### SET EXERCISE 1
In the given passage about basketball and a community stage production, what role did the writer play in Jesus Christ, Superstar?
### SET EXERCISE 2
From the passage about basketball and a community stage production, write out exactly the part that opens with the words containing "I believed in" and closes with "me to dream.".

### GIVEN TEXT

==========

I believed in the drama of basketball; I didn't want to break the
spell. And my band position -- betwixt and between -- was not so
bad. It afforded a good vantage point and excellent camouflage. I
could become nearly invisible, making it easier for me to dream.
And I could really see the players.

Later I had a similar experience while in a community production
of Jesus Christ, Superstar. There was a rabble-sized cast,
dramatic music, an emotional text. I was a leper and had to spend
most of my time underneath the stage. I would peep through a
little gauze-covered porthole (the stage was built on risers),
waiting for my cue. Then I would writhe out at various intervals,
along with other strategically placed lepers, to clutch at the
Savior's robes.

==========

### DATA
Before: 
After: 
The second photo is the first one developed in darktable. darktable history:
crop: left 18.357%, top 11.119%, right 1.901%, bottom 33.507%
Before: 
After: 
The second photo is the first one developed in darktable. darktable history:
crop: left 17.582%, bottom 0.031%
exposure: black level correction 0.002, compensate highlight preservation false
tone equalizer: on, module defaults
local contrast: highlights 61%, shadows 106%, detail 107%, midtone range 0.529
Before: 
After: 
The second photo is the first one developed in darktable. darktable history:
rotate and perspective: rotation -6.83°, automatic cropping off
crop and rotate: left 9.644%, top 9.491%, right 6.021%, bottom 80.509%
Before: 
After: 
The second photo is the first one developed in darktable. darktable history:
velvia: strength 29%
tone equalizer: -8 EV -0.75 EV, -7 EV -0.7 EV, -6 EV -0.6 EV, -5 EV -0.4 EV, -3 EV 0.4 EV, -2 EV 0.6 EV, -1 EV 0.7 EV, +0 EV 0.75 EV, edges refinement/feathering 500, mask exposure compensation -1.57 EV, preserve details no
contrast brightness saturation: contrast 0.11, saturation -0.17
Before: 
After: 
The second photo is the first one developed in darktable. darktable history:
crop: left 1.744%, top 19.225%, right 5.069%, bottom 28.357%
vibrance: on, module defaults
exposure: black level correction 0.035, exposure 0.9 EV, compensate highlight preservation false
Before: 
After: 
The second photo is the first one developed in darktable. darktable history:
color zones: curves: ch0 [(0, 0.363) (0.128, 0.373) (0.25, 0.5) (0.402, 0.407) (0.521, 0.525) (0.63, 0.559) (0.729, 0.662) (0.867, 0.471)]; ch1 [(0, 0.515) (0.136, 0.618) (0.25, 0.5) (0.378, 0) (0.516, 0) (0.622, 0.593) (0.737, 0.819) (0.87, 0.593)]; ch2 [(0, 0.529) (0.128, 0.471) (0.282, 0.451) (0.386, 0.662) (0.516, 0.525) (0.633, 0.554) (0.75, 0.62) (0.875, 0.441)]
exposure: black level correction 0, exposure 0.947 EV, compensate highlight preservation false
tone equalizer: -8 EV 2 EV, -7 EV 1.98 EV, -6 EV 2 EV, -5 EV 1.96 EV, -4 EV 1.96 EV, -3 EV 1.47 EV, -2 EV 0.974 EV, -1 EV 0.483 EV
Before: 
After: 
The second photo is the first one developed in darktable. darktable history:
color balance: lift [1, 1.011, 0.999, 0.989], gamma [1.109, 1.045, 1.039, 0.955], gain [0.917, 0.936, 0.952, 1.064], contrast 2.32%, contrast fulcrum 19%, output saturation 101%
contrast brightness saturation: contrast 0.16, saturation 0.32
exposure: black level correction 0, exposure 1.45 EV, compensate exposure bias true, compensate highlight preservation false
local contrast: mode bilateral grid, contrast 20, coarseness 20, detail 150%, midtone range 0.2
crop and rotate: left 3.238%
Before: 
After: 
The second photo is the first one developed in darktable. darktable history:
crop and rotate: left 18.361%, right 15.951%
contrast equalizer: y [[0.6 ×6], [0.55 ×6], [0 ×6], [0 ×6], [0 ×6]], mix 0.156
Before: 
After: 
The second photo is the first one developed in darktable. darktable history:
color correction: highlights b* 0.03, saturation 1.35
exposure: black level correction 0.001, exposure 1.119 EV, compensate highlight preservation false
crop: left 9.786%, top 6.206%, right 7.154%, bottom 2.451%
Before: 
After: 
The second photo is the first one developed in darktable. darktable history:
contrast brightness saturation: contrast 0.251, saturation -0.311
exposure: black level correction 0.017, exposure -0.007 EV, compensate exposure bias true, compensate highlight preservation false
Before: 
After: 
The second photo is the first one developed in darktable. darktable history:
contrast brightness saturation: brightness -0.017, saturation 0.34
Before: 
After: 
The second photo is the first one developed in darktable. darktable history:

==========

### COMPLETE RESPONSE 1
A leper.

### COMPLETE RESPONSE 2
I believed in the drama of basketball; I didn't want to break the
spell. And my band position -- betwixt and between -- was not so
bad. It afforded a good vantage point and excellent camouflage. I
could become nearly invisible, making it easier for me to dream.